**Work instructions**
Check each line below for "cookie" and report how many have it, nothing else.

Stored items
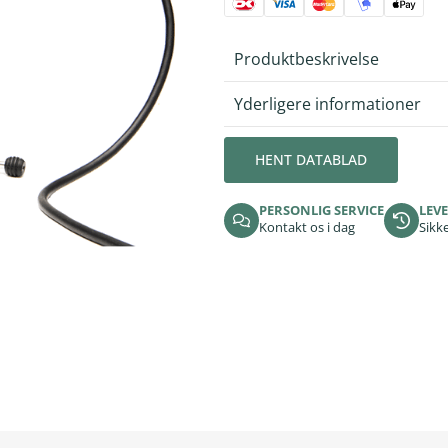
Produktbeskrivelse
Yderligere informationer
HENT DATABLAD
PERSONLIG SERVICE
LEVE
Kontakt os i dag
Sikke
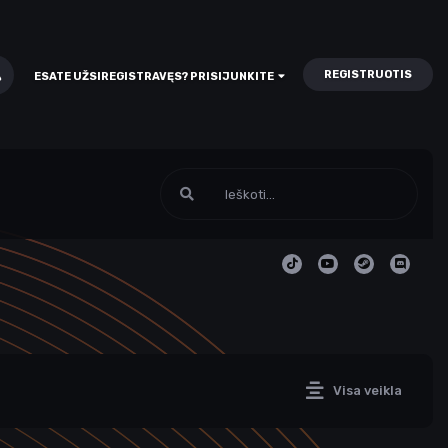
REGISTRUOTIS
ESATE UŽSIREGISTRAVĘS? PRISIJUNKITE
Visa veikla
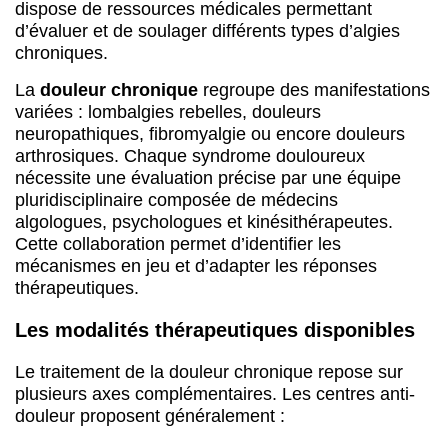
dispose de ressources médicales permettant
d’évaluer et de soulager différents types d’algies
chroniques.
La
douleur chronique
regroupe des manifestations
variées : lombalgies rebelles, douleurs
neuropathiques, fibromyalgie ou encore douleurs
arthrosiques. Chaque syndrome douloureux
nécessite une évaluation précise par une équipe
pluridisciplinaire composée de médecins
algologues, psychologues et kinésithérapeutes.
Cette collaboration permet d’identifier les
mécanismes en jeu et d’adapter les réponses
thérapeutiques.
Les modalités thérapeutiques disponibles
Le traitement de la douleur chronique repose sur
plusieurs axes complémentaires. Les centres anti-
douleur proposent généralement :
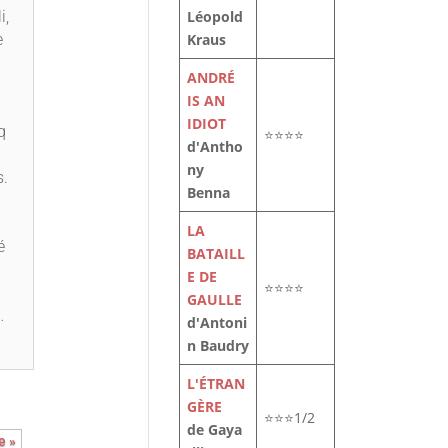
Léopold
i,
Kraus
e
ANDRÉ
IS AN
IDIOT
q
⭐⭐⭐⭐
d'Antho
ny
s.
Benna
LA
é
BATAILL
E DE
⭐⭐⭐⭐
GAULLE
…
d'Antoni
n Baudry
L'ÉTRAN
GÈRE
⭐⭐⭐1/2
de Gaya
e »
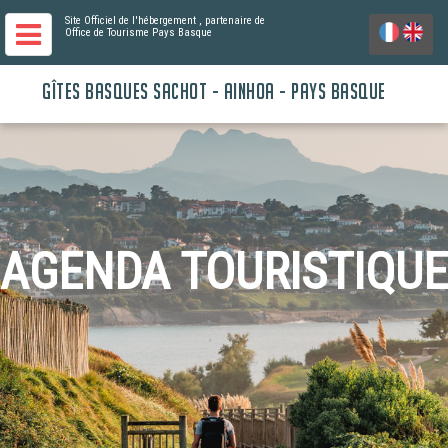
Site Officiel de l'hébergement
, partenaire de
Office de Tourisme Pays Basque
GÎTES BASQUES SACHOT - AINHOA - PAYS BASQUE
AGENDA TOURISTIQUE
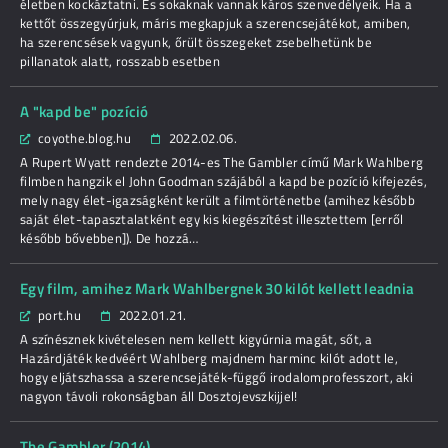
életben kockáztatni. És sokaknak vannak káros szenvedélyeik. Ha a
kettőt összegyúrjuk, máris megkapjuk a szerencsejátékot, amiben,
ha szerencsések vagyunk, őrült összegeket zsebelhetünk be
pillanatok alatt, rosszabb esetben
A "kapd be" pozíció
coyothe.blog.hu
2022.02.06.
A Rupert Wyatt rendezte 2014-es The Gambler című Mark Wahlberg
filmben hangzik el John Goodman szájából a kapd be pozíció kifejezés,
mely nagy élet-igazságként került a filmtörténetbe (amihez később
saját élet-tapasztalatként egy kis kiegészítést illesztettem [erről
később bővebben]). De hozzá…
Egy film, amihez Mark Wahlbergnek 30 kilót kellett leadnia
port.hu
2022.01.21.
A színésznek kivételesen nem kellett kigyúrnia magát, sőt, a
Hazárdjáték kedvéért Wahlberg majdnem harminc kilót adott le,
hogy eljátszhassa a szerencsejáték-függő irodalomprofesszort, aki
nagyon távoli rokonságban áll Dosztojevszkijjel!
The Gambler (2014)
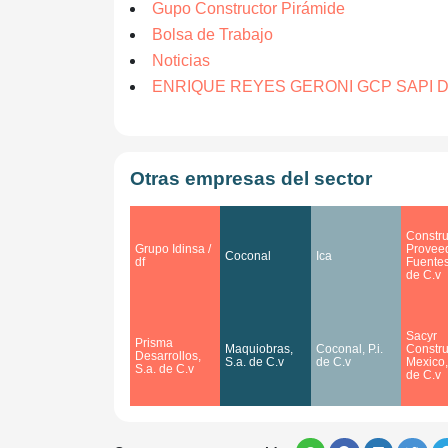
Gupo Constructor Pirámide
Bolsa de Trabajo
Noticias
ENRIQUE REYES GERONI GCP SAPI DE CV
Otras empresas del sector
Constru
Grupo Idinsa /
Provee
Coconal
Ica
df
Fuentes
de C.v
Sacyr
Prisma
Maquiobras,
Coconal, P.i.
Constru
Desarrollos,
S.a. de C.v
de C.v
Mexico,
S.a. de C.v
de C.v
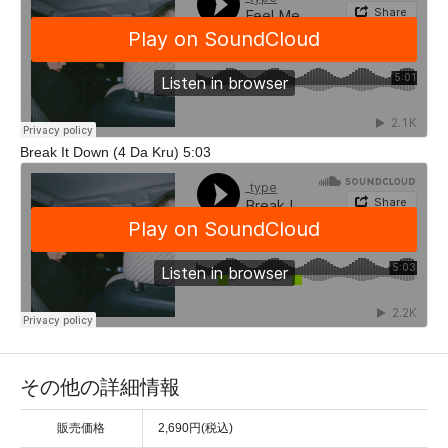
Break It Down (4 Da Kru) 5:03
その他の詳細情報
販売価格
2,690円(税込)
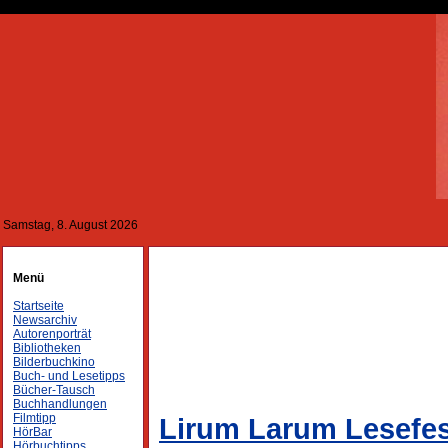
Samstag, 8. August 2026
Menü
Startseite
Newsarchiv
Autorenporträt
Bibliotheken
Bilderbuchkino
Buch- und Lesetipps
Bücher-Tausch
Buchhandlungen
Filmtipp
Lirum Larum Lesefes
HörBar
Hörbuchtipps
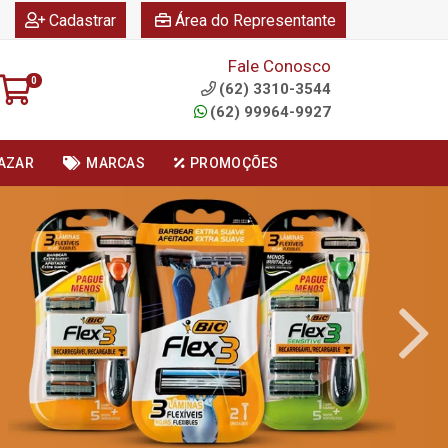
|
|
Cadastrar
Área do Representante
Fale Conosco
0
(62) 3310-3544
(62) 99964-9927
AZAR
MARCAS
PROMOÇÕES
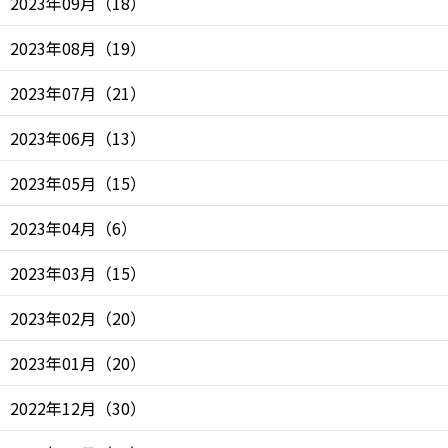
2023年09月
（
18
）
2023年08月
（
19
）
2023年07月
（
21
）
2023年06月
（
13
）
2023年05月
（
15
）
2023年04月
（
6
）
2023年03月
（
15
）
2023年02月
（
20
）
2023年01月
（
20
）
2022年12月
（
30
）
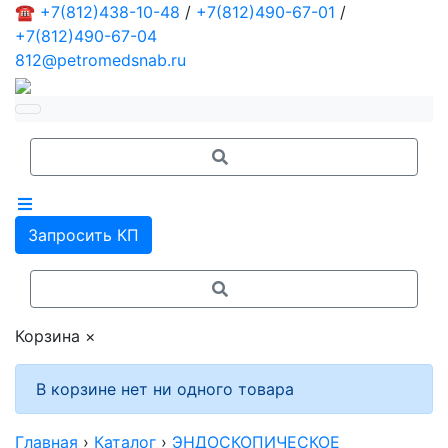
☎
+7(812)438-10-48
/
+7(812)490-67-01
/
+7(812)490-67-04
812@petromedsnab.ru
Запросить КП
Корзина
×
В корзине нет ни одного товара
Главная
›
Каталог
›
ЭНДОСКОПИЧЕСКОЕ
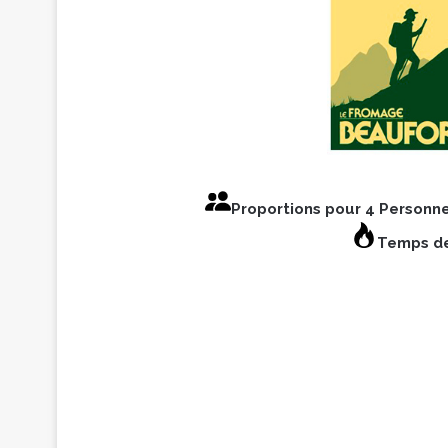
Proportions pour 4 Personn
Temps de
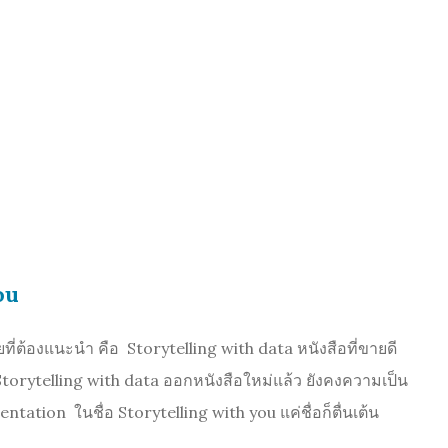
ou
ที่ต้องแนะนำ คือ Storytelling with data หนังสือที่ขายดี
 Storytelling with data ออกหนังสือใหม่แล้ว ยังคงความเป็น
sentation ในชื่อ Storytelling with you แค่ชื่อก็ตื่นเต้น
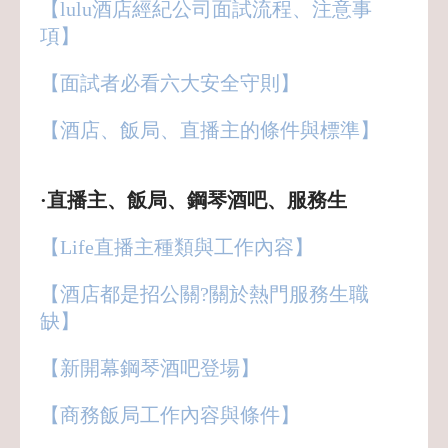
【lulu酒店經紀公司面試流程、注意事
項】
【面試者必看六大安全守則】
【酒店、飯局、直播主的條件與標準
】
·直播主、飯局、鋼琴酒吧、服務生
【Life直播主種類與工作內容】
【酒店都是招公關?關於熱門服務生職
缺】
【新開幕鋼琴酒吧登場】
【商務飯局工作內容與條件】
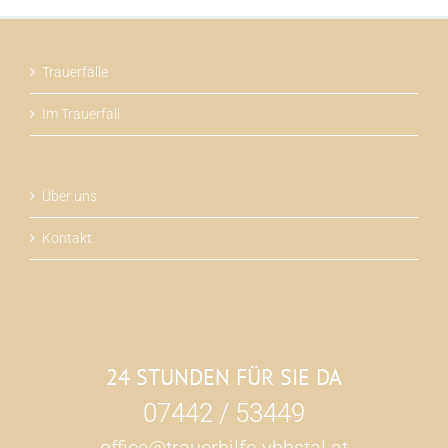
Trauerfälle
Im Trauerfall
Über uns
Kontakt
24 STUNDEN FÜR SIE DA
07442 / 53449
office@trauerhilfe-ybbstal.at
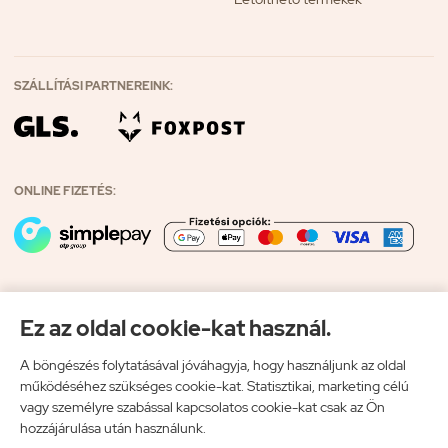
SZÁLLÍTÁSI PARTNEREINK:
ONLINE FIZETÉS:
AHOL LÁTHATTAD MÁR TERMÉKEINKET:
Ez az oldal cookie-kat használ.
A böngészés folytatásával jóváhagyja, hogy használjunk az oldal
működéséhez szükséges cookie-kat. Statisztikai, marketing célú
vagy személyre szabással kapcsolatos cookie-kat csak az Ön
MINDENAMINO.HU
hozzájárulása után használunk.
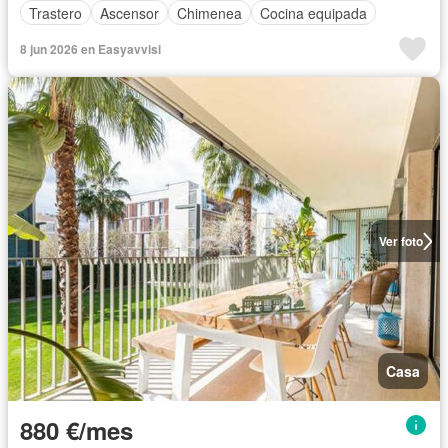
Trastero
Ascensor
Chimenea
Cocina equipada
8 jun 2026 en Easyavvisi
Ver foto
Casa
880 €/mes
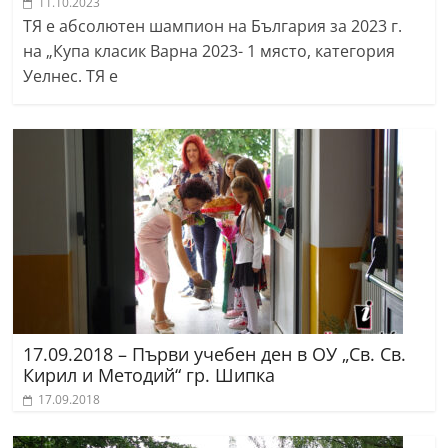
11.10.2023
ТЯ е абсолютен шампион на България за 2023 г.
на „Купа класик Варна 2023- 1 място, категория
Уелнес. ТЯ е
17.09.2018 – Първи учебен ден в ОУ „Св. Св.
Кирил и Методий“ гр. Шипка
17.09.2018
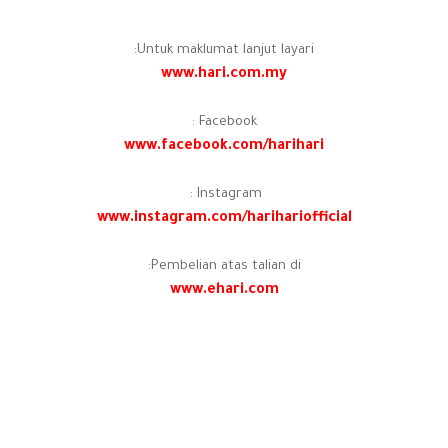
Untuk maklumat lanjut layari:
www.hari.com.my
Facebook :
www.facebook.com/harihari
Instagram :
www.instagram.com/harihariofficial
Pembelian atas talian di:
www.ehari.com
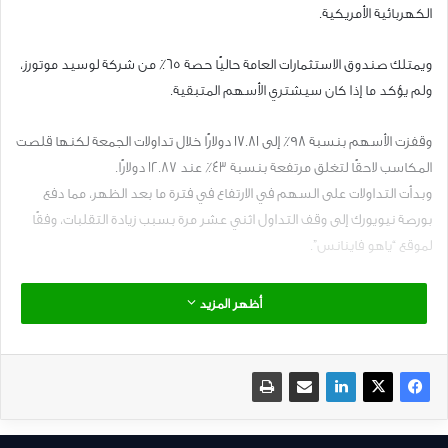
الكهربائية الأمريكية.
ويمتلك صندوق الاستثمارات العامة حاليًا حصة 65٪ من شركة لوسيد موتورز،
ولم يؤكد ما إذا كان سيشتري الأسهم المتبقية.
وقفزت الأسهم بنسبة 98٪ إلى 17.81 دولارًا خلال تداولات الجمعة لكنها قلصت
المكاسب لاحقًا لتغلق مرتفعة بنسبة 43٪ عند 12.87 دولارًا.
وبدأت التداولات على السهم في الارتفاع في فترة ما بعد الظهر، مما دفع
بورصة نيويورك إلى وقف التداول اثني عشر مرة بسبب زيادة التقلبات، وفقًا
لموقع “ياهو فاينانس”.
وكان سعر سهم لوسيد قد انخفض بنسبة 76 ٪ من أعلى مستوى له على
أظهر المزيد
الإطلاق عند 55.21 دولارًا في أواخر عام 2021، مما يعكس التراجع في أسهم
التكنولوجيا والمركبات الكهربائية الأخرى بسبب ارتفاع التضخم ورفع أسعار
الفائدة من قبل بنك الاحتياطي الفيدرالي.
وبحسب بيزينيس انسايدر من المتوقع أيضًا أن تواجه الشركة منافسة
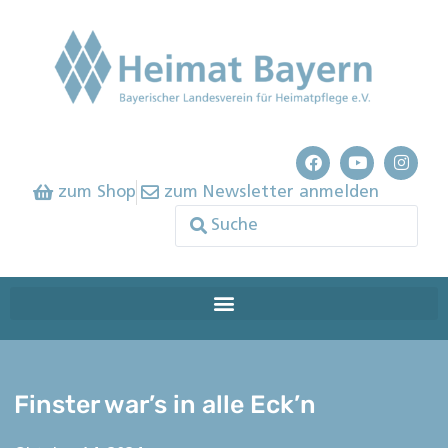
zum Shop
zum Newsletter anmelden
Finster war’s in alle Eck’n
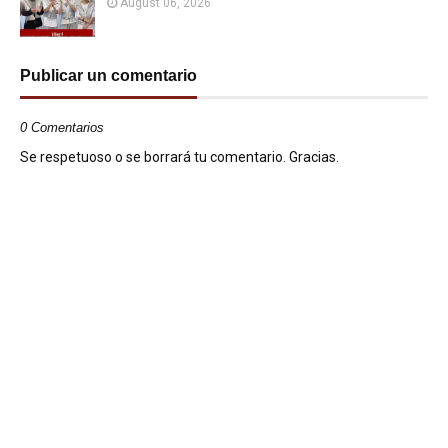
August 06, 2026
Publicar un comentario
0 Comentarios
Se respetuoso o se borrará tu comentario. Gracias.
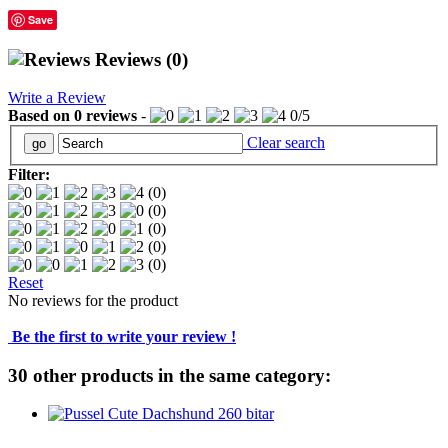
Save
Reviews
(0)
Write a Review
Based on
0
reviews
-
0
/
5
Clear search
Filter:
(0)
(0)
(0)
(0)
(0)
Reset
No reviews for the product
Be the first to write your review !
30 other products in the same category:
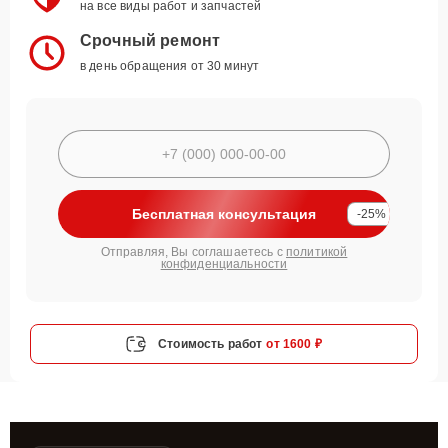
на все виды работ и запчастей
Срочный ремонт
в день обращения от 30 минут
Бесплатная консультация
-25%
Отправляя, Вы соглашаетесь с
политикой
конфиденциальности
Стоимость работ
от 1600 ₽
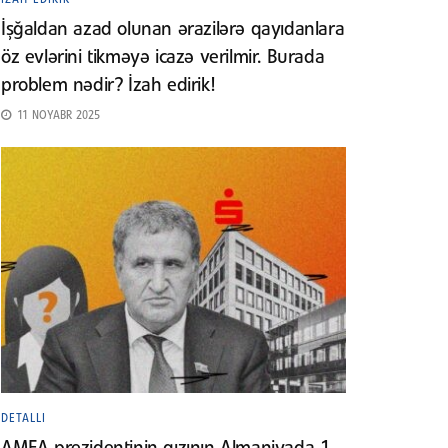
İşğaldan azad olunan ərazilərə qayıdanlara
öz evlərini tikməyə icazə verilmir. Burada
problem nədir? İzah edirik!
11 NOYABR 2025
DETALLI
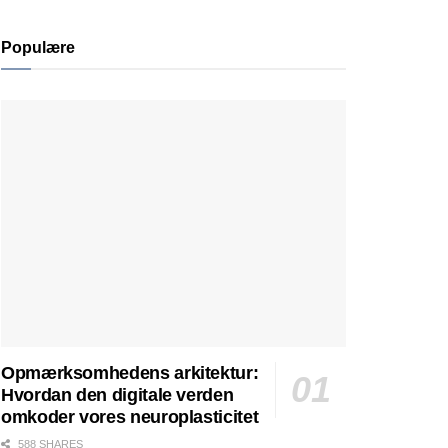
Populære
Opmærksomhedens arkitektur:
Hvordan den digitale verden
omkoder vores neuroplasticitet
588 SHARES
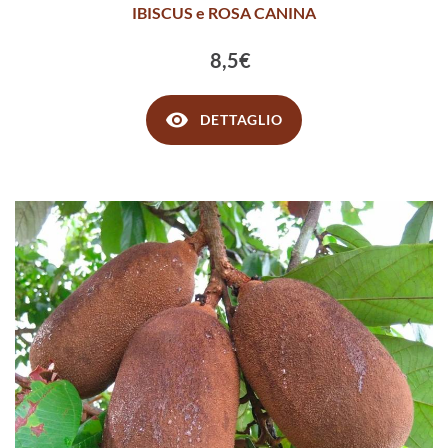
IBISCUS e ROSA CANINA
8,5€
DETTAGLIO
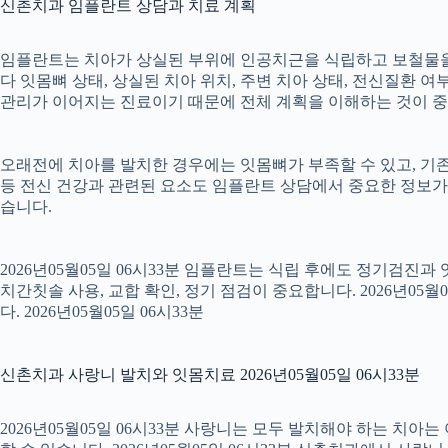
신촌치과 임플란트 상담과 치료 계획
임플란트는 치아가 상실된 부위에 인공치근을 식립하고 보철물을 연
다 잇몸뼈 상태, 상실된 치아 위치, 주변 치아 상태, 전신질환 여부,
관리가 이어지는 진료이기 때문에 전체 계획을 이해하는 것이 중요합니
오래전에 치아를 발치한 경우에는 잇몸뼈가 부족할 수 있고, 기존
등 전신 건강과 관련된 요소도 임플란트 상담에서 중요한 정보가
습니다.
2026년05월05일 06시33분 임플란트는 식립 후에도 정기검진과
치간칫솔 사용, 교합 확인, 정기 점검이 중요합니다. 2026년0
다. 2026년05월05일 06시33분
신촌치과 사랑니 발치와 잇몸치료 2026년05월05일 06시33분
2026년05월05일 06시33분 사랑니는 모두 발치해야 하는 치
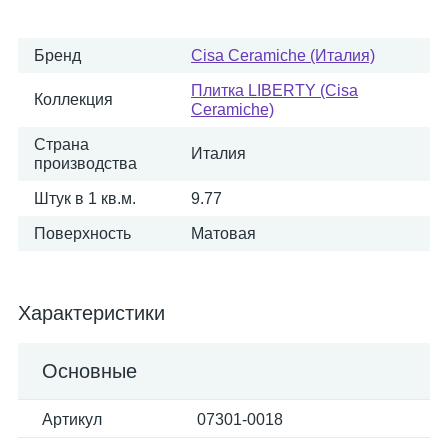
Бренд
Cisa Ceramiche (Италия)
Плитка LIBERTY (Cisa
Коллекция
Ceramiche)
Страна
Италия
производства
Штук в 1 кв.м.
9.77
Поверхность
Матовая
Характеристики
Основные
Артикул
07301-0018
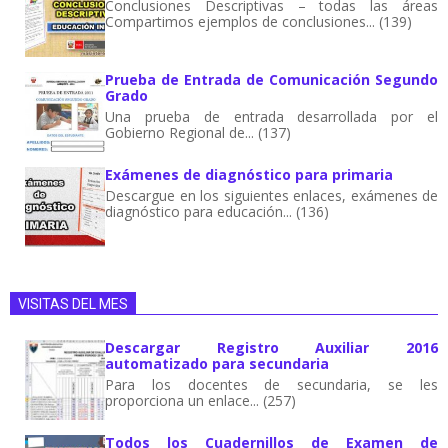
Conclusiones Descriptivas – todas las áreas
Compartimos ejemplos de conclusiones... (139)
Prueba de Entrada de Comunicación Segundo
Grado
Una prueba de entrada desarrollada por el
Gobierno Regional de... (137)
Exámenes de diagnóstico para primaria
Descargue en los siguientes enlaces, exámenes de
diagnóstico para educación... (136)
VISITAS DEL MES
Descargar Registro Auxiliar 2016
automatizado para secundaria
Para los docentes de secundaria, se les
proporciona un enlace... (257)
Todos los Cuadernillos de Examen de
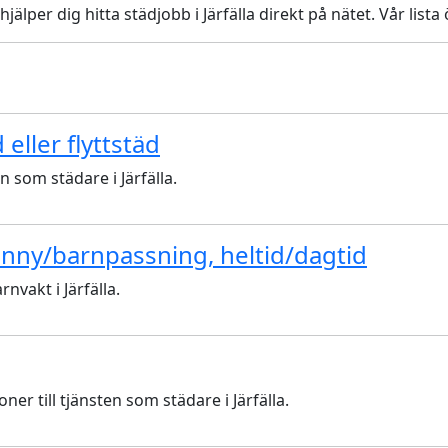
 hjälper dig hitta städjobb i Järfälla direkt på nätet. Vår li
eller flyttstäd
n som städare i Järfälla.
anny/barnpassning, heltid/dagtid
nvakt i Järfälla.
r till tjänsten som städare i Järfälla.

**Answer to this exercise**
3